# Foundation ASPC



## Stephanie (Jan 7, 2008)

How do you get the foundation seal or get a shetland registered as Foundation?


----------



## Farmhand (Jan 7, 2008)

I'm sure someone will go into more detail, but they must go back at least 5 generations of 'A' papered Shetland. Lewella will probably explain it better for you (or someone else).


----------



## Lewella (Jan 7, 2008)

To get the Foundation Certification (it isn't a gold seal on the new papers like it was on the old ones) your pony needs to be four generations all "A" papered ponies. This means parents, grandparents, great-grandparents and great-great-grandparents (in other words every pony listed on your ponies pedigree on it's papers PLUS one generation that isn't on the papers has to be A papered ponies).

If you pony is eligible (and someone can usually look them up in the online studbook and give you the pedigree so you can determine that) then you submit the $10 fee, the horses papers, and a customer work order to the ASPC and have the pony certified.


----------



## Farmhand (Jan 7, 2008)

See, I told you



OH!


----------



## Stephanie (Jan 7, 2008)

Thank you so much for your help. The colt's dam is foundation registered and there are 5 generations on the sire's side that are A papered sires, so I guess I just send in my money with a work order. I didn't think of looking at a work order.

Does anyone know how to get in touch with Yvonne Johnson. I bought a mare from her and would like to talk to her about the foal. She's not listed on the AMHR membership site.


----------



## Lewella (Jan 7, 2008)

Was curious so had to go check out your website and I see you have a H.P. Joan's Delusion, Lefty son! There is a Lefty daughter bred to my Modern stallion Willowlawn's Mr. Unique for next year. She and another Lefty daughter belong to my friend Tina Rosvold. In fact, I think one of her mares is a full sister to your stallion. Her website is http://www.rosvoldfarms.com

Lefty passed away a couple of years ago. He was owned by Harold and Gloria Maus of Osakis, MN. Wonderful older couple who love to drive their ponies in parades.


----------



## Stephanie (Jan 7, 2008)

Lewella, thanks so much for the information. You are absolutely correct she has a full sister to my stallion.

The colt I was talking about is pictured below.

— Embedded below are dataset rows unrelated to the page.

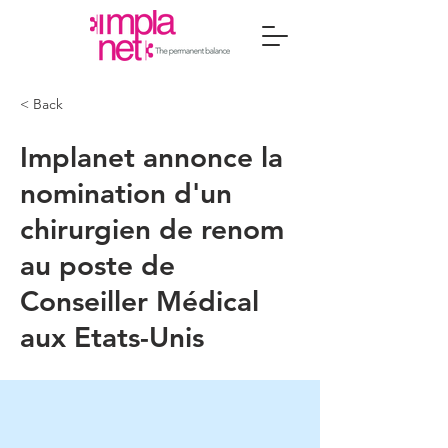
< Back
Implanet annonce la
nomination d'un
chirurgien de renom
au poste de
Conseiller Médical
aux Etats-Unis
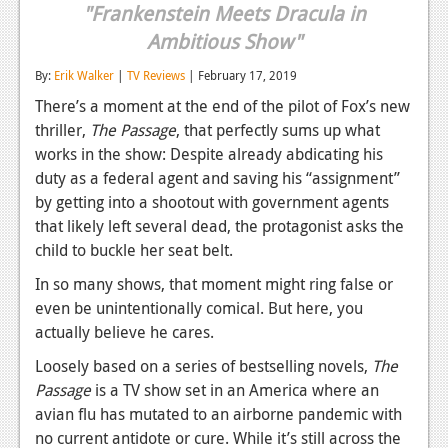
"Frankenstein Meets Dracula in
Reviews
Ambitious Show"
Features
By:
Erik Walker
|
TV Reviews
| February 17, 2019
Playstation 4
There’s a moment at the end of the pilot of Fox’s new
thriller,
The Passage
, that perfectly sums up what
News
works in the show: Despite already abdicating his
duty as a federal agent and saving his “assignment”
Reviews
by getting into a shootout with government agents
Features
that likely left several dead, the protagonist asks the
child to buckle her seat belt.
Xbox 360
In so many shows, that moment might ring false or
News
even be unintentionally comical. But here, you
actually believe he cares.
Reviews
Loosely based on a series of bestselling novels,
The
Features
Passage
is a TV show set in an America where an
avian flu has mutated to an airborne pandemic with
Playstation 3
no current antidote or cure. While it’s still across the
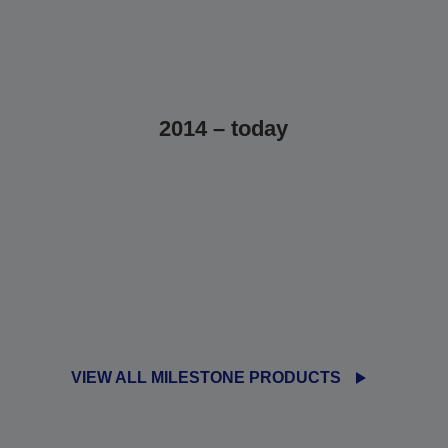
2014 – today
VIEW ALL MILESTONE PRODUCTS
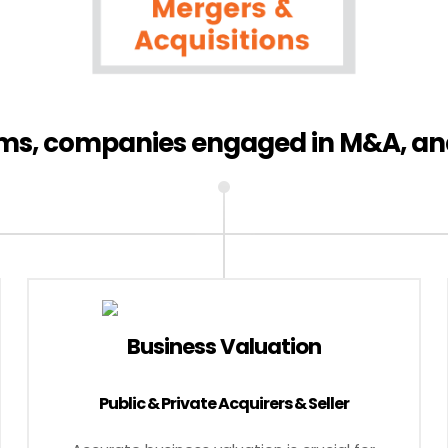
irms, companies engaged in M&A, an
Business Valuation
Public & Private Acquirers & Seller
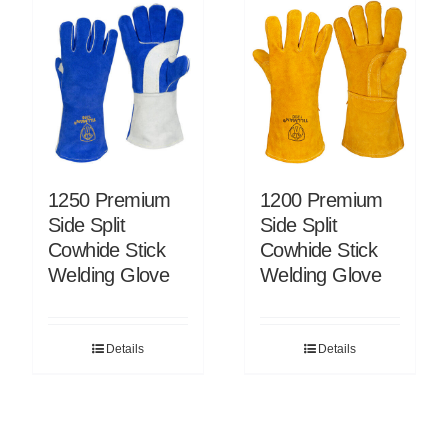
1250 Premium
1200 Premium
Side Split
Side Split
Cowhide Stick
Cowhide Stick
Welding Glove
Welding Glove
Details
Details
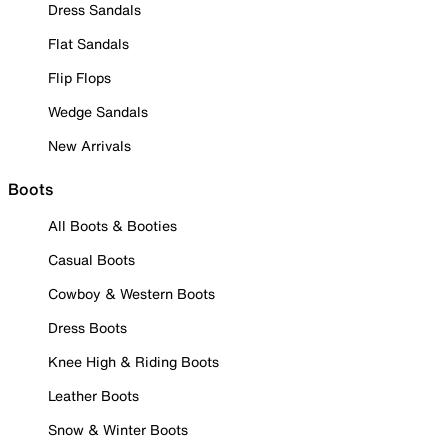
Dress Sandals
Flat Sandals
Flip Flops
Wedge Sandals
New Arrivals
Boots
All Boots & Booties
Casual Boots
Cowboy & Western Boots
Dress Boots
Knee High & Riding Boots
Leather Boots
Snow & Winter Boots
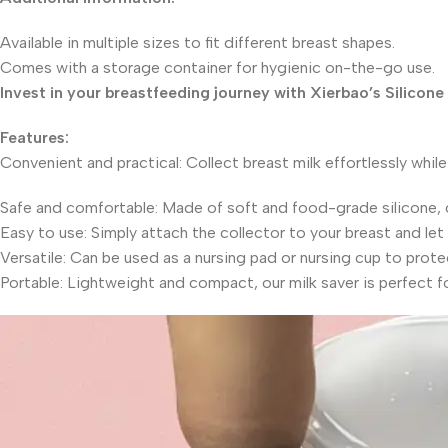
Available in multiple sizes to fit different breast shapes.
Comes with a storage container for hygienic on-the-go use.
Invest in your breastfeeding journey with Xierbao’s Silicone
Features:
Convenient and practical: Collect breast milk effortlessly while
Safe and comfortable: Made of soft and food-grade silicone, o
Easy to use: Simply attach the collector to your breast and let 
Versatile: Can be used as a nursing pad or nursing cup to prote
Portable: Lightweight and compact, our milk saver is perfect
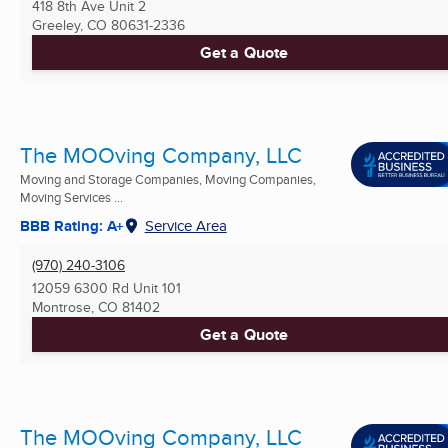
418 8th Ave Unit 2
Greeley, CO
80631-2336
Get a Quote
The MOOving Company, LLC
Moving and Storage Companies, Moving Companies,
Moving Services ...
BBB Rating: A+
Service Area
(970) 240-3106
12059 6300 Rd Unit 101
Montrose, CO
81402
Get a Quote
The MOOving Company, LLC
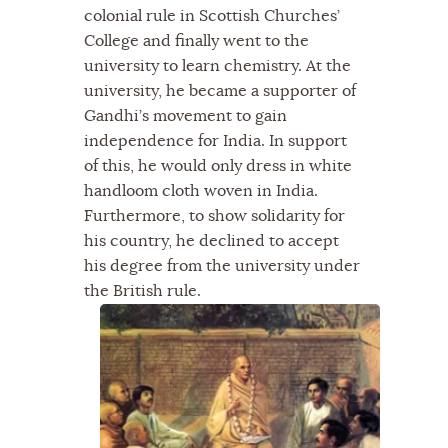
colonial rule in Scottish Churches’
College and finally went to the
university to learn chemistry. At the
university, he became a supporter of
Gandhi’s movement to gain
independence for India. In support
of this, he would only dress in white
handloom cloth woven in India.
Furthermore, to show solidarity for
his country, he declined to accept
his degree from the university under
the British rule.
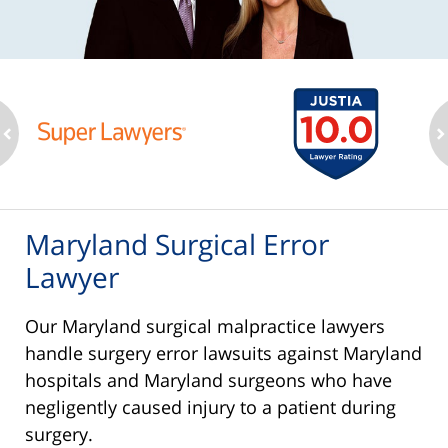
ev
n
Maryland Surgical Error
Lawyer
Our Maryland surgical malpractice lawyers
handle surgery error lawsuits against Maryland
hospitals and Maryland surgeons who have
negligently caused injury to a patient during
surgery.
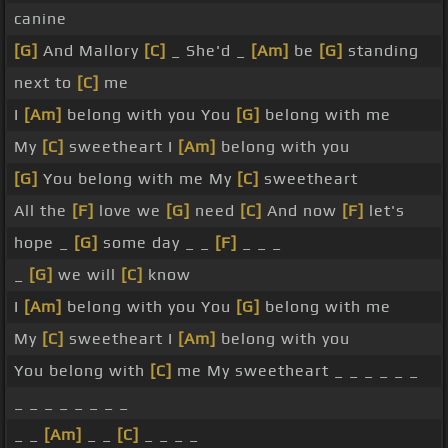
canine
[G]
And Mallory
[C]
_ She'd _
[Am]
be
[G]
standing
next to
[C]
me
I
[Am]
belong with you You
[G]
belong with me
My
[C]
sweetheart I
[Am]
belong with you
[G]
You belong with me My
[C]
sweetheart
All the
[F]
love we
[G]
need
[C]
And now
[F]
let's
hope _
[G]
some day _ _
[F]
_ _ _
_
[G]
we will
[C]
know
I
[Am]
belong with you You
[G]
belong with me
My
[C]
sweetheart I
[Am]
belong with you
You belong with
[C]
me My sweetheart _ _ _ _ _ _
_ _ _ _ _ _ _ _
_ _
[Am]
_ _
[C]
_ _ _ _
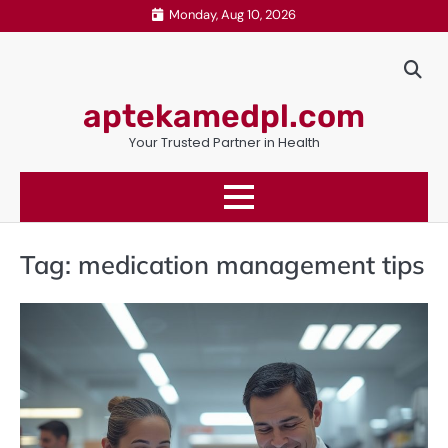
Skip
Monday, Aug 10, 2026
to
content
aptekamedpl.com
Your Trusted Partner in Health
Tag:
medication management tips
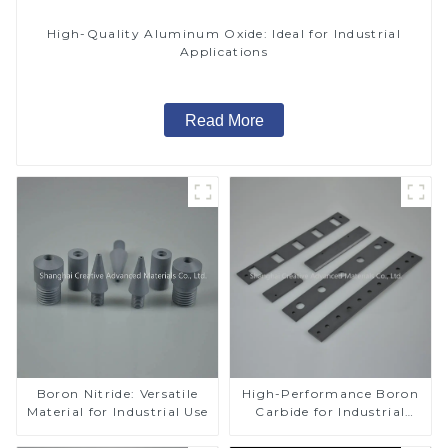
High-Quality Aluminum Oxide: Ideal for Industrial
Applications
Read More
Boron Nitride: Versatile
High-Performance Boron
Material for Industrial Use
Carbide for Industrial
Applications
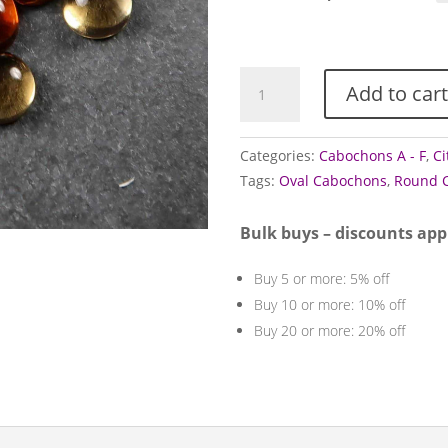
thr
£4.
Citrine
Add to cart
Cabochons
quantity
Categories:
Cabochons A - F
,
Ci
Tags:
Oval Cabochons
,
Round 
Bulk buys – discounts app
Buy 5 or more: 5% off
Buy 10 or more: 10% off
Buy 20 or more: 20% off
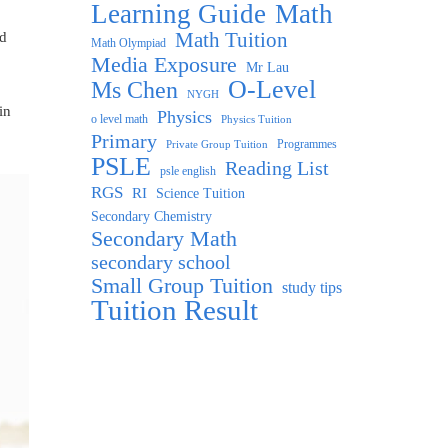
Learning Guide
Math
Math Tuition
nd
Math Olympiad
Media Exposure
Mr Lau
O-Level
Ms Chen
NYGH
in
Physics
o level math
Physics Tuition
Primary
Programmes
Private Group Tuition
PSLE
Reading List
psle english
RGS
RI
Science Tuition
Secondary Chemistry
Secondary Math
secondary school
Small Group Tuition
study tips
Tuition Result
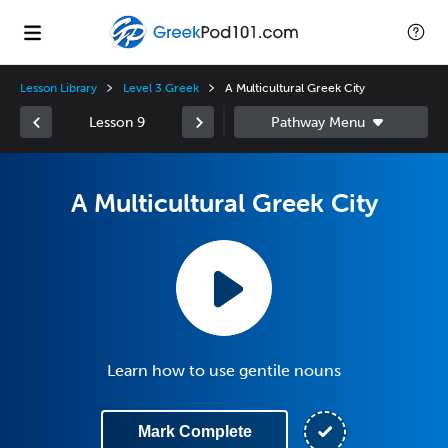
Lesson Library
Level 3 Greek
A Multicultural Greek City
Lesson 9
A Multicultural Greek City
Learn how to use gentile nouns
Mark Complete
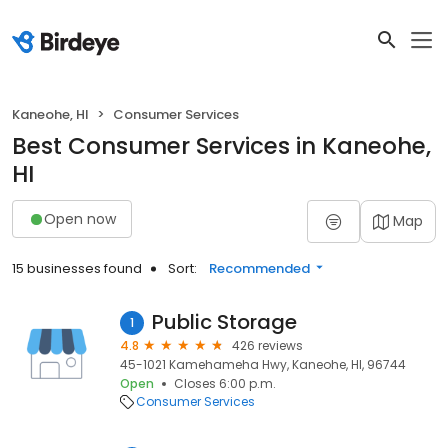
Kaneohe, HI
Consumer Services
Best Consumer Services in Kaneohe,
HI
Open now
Map
15 businesses found
Sort:
Recommended
Public Storage
1
4.8
426 reviews
45-1021 Kamehameha Hwy, Kaneohe, HI, 96744
Open
Closes 6:00 p.m.
Consumer Services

He's much nicer looking than in the picture.


----------



## Lewella (Jan 8, 2008)

Oh he's cute!



What's his breeding?


----------



## Stephanie (Jan 8, 2008)

ASPC - 157234A HORSE SONG JERICHO

Sex: STALLION	Color: BLACK PINTO

Height: Mane & Tail: MIXED

Date Foaled: 05/18/2007	Markings (1): STAR & STRIP;

Date Registered: 09/26/2007	Markings (2): BOTH FRONT & RIGHT REAR STOCKINGS,

Current Owner: STEPHANIE RIEDEL	Markings (3): LEFT REAR WHITE LEG;

Breeder: YVONNE JOHNSON	Markings (4):

136374A WA-FULL JIM'S SPARROW

140802A WA-FULL CRESCENT S THUNDER ROLLS

133833A WA-FULL PRINCE FEATHER BABE

143994A BAR-N TOPPER'S SPIRIT

128818A KEWPIE'S TOPPER OF ARENOSA

139322A KEWPIE'S GALENA OF ARENOSA

132389A KEWPIE'S GABRIELLA OF ARENOSA

131996A LEE-LAND CHILE

 140168A CHILE LEE

134929A RED ROCK SWEET LEE

144889A K'S TIARA DEW

137736A KING'S DICKY DOO VB

141313A DICKY'S SUGAR DEW VB

134934A RED ROCK KID'S SUGAR BABE


----------